7. Patient empowerment
This concept involved enabling patients to acquire the knowledge and skills to understand and take responsibility for their own health. Individual and group counselling sessions for DM and HTN emphasised knowledge about glycaemic and blood pressure (BP) control. An active decision not to prioritise defaulter tracing was taken as resources were scarce and we considered there was no public health danger, contrary to contagious diseases such as HIV or TB. In the long run, we aim to differentiate services according to the needs of specific patient subgroups i.e. differentiated service delivery (DSDs) models. At the time of writing this report, DSDs are emerging at community and health facility level.
8. Dedicated monitoring and evaluation (M&E)
Before the programme started, there were no individual patient files for NCD patients.
Health facilities used improvised registers, which did not allow recording of information on follow up and treatment outcomes. There was likely substantial under-diagnosing and underreporting of NCDs.
We designed medical records inspired by the ART patient files and provided them at all sites. The files accommodated both identification numbers for HIV and DM/HTN to enable health workers to identify patients with co-existing conditions and to synchronize appointments. A set of indicators for monitoring and evaluation, following the standard cohort approach used in HIV/TB control programmes, were defined to measure service provision, case-enrolment, follow up, treatment results and retention in care. Data from patient clinical records were entered onsite or offsite into an electronic database by trained data encoders and were analysed during quarterly review meetings with mentees and managers for use in programmatic decision making. Further support for data evaluation was provided intermittently by MSF technical referents.

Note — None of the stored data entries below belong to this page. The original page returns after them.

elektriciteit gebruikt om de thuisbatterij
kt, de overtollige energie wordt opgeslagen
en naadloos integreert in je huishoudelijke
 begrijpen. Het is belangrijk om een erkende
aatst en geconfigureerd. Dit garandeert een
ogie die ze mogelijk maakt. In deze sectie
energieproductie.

With specific and detailed patient records in place, nurses were able to provide improved longitudinal follow up for patients as well as quantifying DM and HTN service demand and medication needs for the programme. In some sites incomplete data was a challenge, and this increased as the cohort sizes grew. A simplified chronic patient card with only key parameters for clinical decision-making was therefore implemented in late 2018. We observed that minimizing the number of variables and storing the patient records close to the consultation area increased completeness of data.
9. Referral system
The focus of this programme was on empowering nurses to manage DM and HTN, thereby minimising referrals to secondary care. Where the management of complex cases exceeded the limits of the care provider, context-adapted criteria were developed to identify these patients in a timely way for consultation by a medical doctor on or off site.